▸ AIM OF THE TASK
Please reproduce all of the data below exactly, leaving each picture out.

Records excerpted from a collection
....................

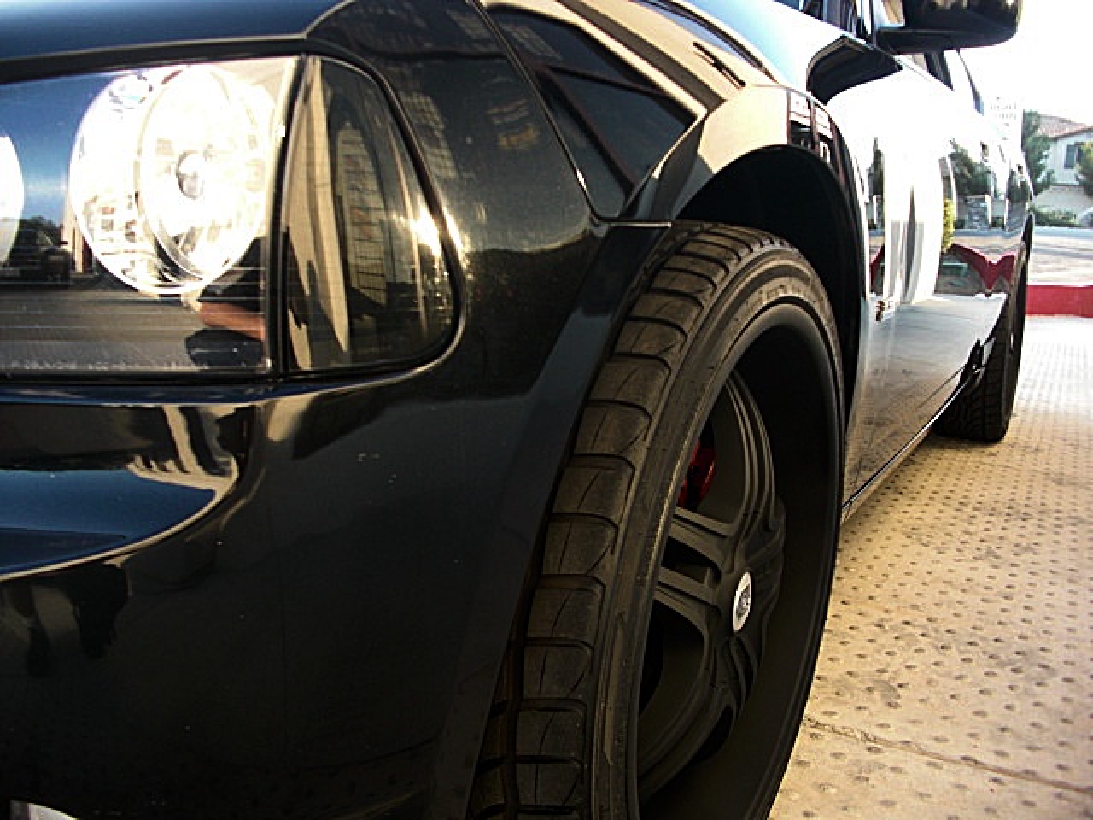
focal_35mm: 36
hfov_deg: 51.4
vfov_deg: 39.7
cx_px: 546
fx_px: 1137
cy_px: 410
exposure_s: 1/100
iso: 100
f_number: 2.8
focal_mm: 6.3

....................

▸ OUTPUT OF THE TASK
focal_35mm: 36
hfov_deg: 51.4
vfov_deg: 39.7
cx_px: 546
fx_px: 1137
cy_px: 410
exposure_s: 1/100
iso: 100
f_number: 2.8
focal_mm: 6.3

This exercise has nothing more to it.